- **Given records**:
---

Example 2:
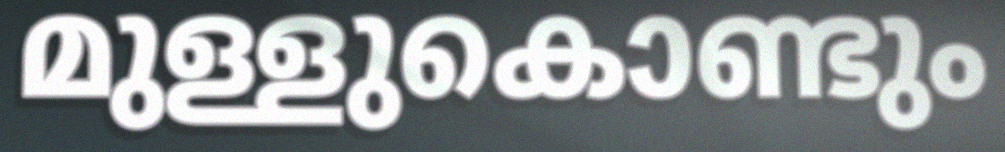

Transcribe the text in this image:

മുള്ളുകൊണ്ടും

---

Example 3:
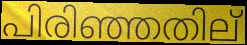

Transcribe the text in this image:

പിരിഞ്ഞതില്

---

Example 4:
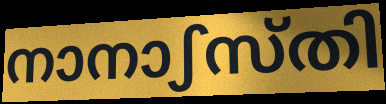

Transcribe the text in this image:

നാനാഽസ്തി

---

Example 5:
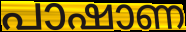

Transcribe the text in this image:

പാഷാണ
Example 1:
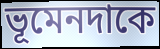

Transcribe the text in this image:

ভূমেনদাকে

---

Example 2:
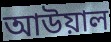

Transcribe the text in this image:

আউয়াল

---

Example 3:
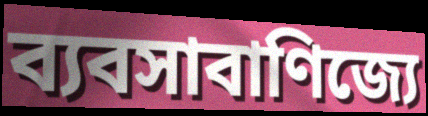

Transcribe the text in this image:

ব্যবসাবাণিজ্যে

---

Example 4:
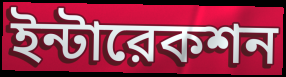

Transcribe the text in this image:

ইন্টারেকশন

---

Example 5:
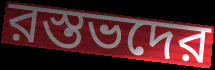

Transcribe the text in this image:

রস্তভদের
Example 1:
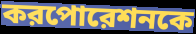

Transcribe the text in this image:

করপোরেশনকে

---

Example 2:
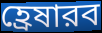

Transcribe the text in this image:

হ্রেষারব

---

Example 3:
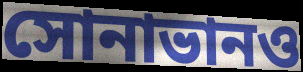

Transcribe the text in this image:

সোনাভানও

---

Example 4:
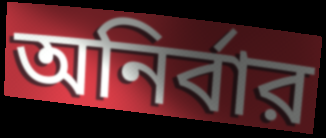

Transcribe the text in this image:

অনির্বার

- **Assignment**:
Transcribe the preceding listing in its entirety and with exact wording, leaving out pictures.

- **Exercise output**:
---

Example 2:

Transcribe the text in this image:

മുള്ളുകൊണ്ടും

---

Example 3:

Transcribe the text in this image:

പിരിഞ്ഞതില്

---

Example 4:

Transcribe the text in this image:

നാനാഽസ്തി

---

Example 5:

Transcribe the text in this image:

പാഷാണ
Example 1:

Transcribe the text in this image:

ভূমেনদাকে

---

Example 2:

Transcribe the text in this image:

আউয়াল

---

Example 3:

Transcribe the text in this image:

ব্যবসাবাণিজ্যে

---

Example 4:

Transcribe the text in this image:

ইন্টারেকশন

---

Example 5:

Transcribe the text in this image:

রস্তভদের
Example 1:

Transcribe the text in this image:

করপোরেশনকে

---

Example 2:

Transcribe the text in this image:

হ্রেষারব

---

Example 3:

Transcribe the text in this image:

সোনাভানও

---

Example 4:

Transcribe the text in this image:

অনির্বার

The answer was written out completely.